Supplied text —
%%

# Gaggia cleaning fluid



## xiuxiuejar (Jan 24, 2012)

Okay, as some may have read, I have just descaled my Gaggia Classic for the first time in its more than 10 year life and I am happy with the results. However, having read a lot about the matter I have realised that my choice of Puly Baby may not have been 100% the best choice. Some say that it has citric acid which is bad for the aluminium boiler - not worried about the healthscares but more the fact that it may attach itself to the boiler and decay it.

So I have decided that the next time I descale, I'd prefer using GAGGIA liquid. Unfortunately, here we don't have Gaggia liquid as Gaggia is a very small player in Spain. What I can get hold of is the SAECO RI9111/12 liquid. Is it the same?

I can get pro cleaning fluids very easily from where I work but I have been warned by colleagues not to use them for domestic machines. Is Puly Baby okay for the classic? Any recommendations for safe products apart from the official Gaggia cleaner?

Any advice would be appreciated. Thanks.


----------



## MikeHag (Mar 13, 2011)

I use puly baby. No idea if it's corroding anything tho :/


----------



## Eyedee (Sep 13, 2010)

I think you'll find most people on here use Puly Baby.

Ian


----------



## xiuxiuejar (Jan 24, 2012)

So, I actually did something right! I obviously don't expect the machine to go on forever but it is all original and is used at least 5 or 6 times a day and has lasted for a little more than 10 years with absolutely no changes, upgrades or replacemants. I think the grouphead gasket may be up for a change soon (get a couple of drips every now and then) but I'm not even going to do an easy thing like that till it's absolutely necessary. Maybe my lack of cleaning routine is key to longevity. Now that I've cleaned it, everything's gonna go wrong!

Thank you for your replies.


----------



## gaggiamanualservice.com (Dec 22, 2009)

the gaggia/saeco liquid is formulated for enclosed boilers. hence why they put the name to it


----------



## xiuxiuejar (Jan 24, 2012)

gaggiamanualservice.com said:


> the gaggia/saeco liquid is formulated for enclosed boilers. hence why they put the name to it


so the Saeco liquid is exactly the same, is it?

I know SAECO had owned Gaggia since about 1998 and that Philips bought them. And I know that a lot of the SAECO stuff here in Spain was the same as the equivalent Gaggia stuff (the same as the new DeLonghi stuff seems to be very similar to Gaggia). What I don't know is to what extent the parts and the descaler are the same.


----------



## Glenn (Jun 14, 2008)

Puly Baby is recommended by Gaggia for their home espresso machines.

*Refer to this thread for further info*


----------



## gaggiamanualservice.com (Dec 22, 2009)

gaggia and saeco italy reccomend their own brand liquid. both are the same, just branded differently

mark


----------

%%

Complete the following —
• a. In the descaling thread, shorten the paragraph that begins "So, I actually did something right!" and keep its main facts.
• b. Name every user who posted in the descaling thread.
• c. Reproduce the stretch of the descaling thread from "I can get pro" through "(Mar 13, 2011)".
The entries have no connection to the descaling thread.

Information provided —
%%

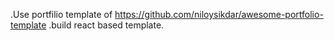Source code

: .Use portfilio template of https://github.com/niloysikdar/awesome-portfolio-template
.build react based template.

%%

Answers for the exercise —
• a. The all-original machine has lasted a little more than 10 years at 5 or 6 uses a day, with no changes, upgrades or replacements. The grouphead gasket may need changing soon because of occasional drips, but the poster will wait until it is absolutely necessary. The poster jokes that a lack of cleaning may explain the machine's longevity, and that now it's been cleaned, everything will go wrong.

• b. xiuxiuejar, MikeHag, Eyedee, gaggiamanualservice.com, Glenn

• c.
I can get pro cleaning fluids very easily from where I work but I have been warned by colleagues not to use them for domestic machines. Is Puly Baby okay for the classic? Any recommendations for safe products apart from the official Gaggia cleaner?

Any advice would be appreciated. Thanks.


----------



## MikeHag (Mar 13, 2011)